Water Excercise Class led by Carol Sames, Ph.D., in the IHP pool - one of many exercises offered through the Vitality! Fitness Programs

If you are unable to take advantage of the Vitality! Fitness Programs or would prefer to go to a more traditional gym environment especially one that is closer to where you live, then we recommend that you find one that offers a non-intimidating atmosphere. In the Syracuse area where our clinic is located there are several gyms to choose from. Some of our clinical staff have worked one-on-one with members of the fitness staff at Champions Fitness Center External Icon to help educate them about working with Bariatric patients in particular.

Over-the-Counter & Prescription Drugs

New over-the-counter and prescription weight loss medications have been introduced recently. Some people have found medication helpful to curb their appetite.
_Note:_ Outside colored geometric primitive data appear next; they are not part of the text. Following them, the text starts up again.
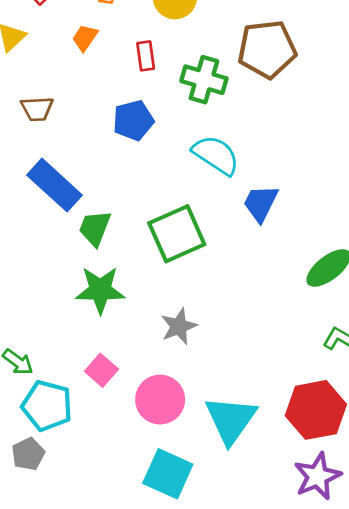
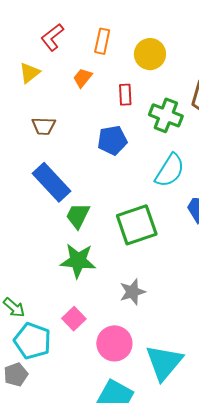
cyan semicircle: (216, 155) -> (170, 170), turned 84

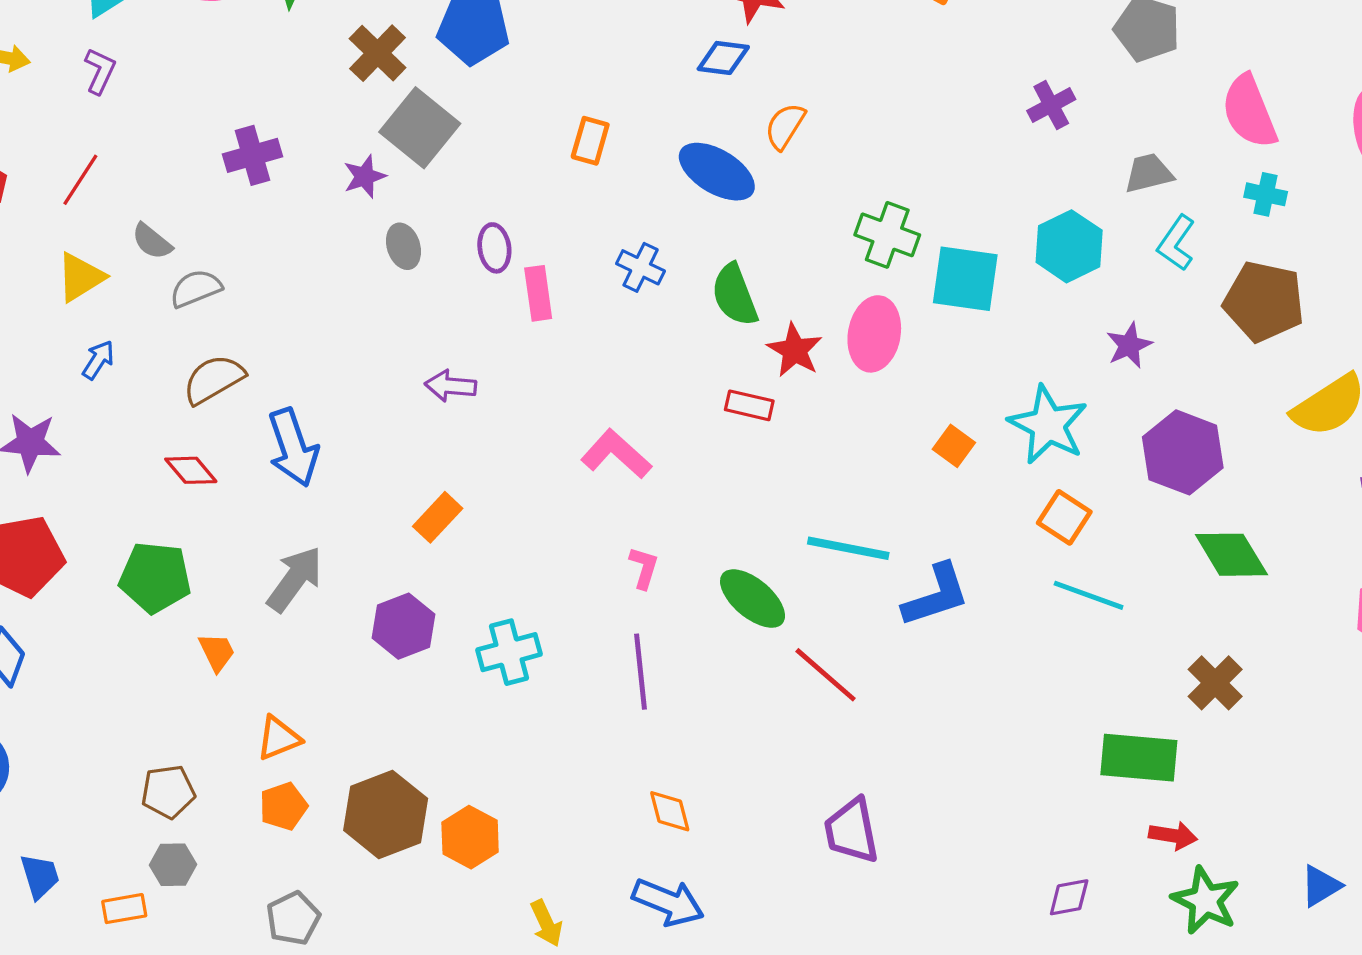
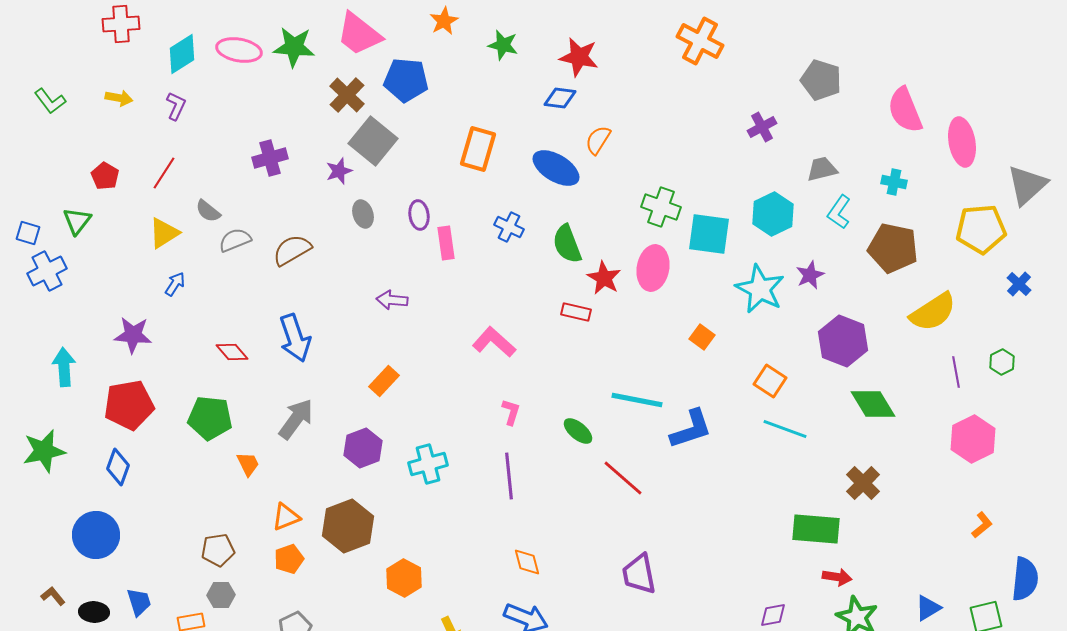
pink semicircle: (1249, 112) -> (905, 110), moved
orange rectangle: (590, 141) -> (478, 149), size x1.5
brown semicircle: (214, 379) -> (292, 250), moved
cyan star: (1048, 425) -> (760, 289), moved
green ellipse: (753, 599) -> (578, 431), size x0.7
brown hexagon: (386, 814) -> (348, 526), moved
The results of most studies show that patients on drug therapy lose around 10 percent of their excess weight and that the weight loss stops when the patient stops taking the medication and is subsequently followed by weight re-gain.

Weight loss drugs can have serious side effects. Still, medications are an important step in the morbid obesity treatment process. Before insurance companies will reimburse/pay for weight loss surgery you must follow a well-documented treatment path.

"Since many people cannot lose much weight no matter how hard they try, and promptly regain whatever they do lose, the vast amount of money spent on diet clubs, special foods and over-the-counter remedies, estimated to be on the order of $30 billion to $50 billion yearly, is wasted." ( New England Journal of Medicine)

Weight Loss Surgery

Weight loss surgery is major surgery. Its growing use to treat morbid obesity is the result of three factors:

  • Our current knowledge of the significant health risks of morbid obesity
  • The relatively low risk and complications of the procedures versus not having the surgery
  • The ineffectiveness of current non-surgical approaches to produce sustained weight loss

Surgery should be viewed first and foremost as a method for alleviating a debilitating, chronic disease. In most cases the minimum qualification for consideration as a candidate for the procedure is 100 lbs. above ideal body weight or those with a Body Mass Index (BMI) of 40 or greater. Occasionally a procedure will be considered for someone with a BMI of 35 or higher if the patient's physician determines that obesity-related health conditions have resulted in a medical need for weight reduction and, in the doctor's opinion, surgery appears to be the only way to accomplish the targeted weight loss. In many cases patients are required to show proof that their attempts at dietary weight loss have been ineffective before surgery will be approved. More important, however, is the commitment on the part of the patient to follow required, long-term follow-up care. Most surgeons require patients to demonstrate serious motivation and a clear understanding of the extensive dietary, exercise and medical guidelines that must be followed for the remainder of their lives after having weight loss surgery (see Life After Surgery).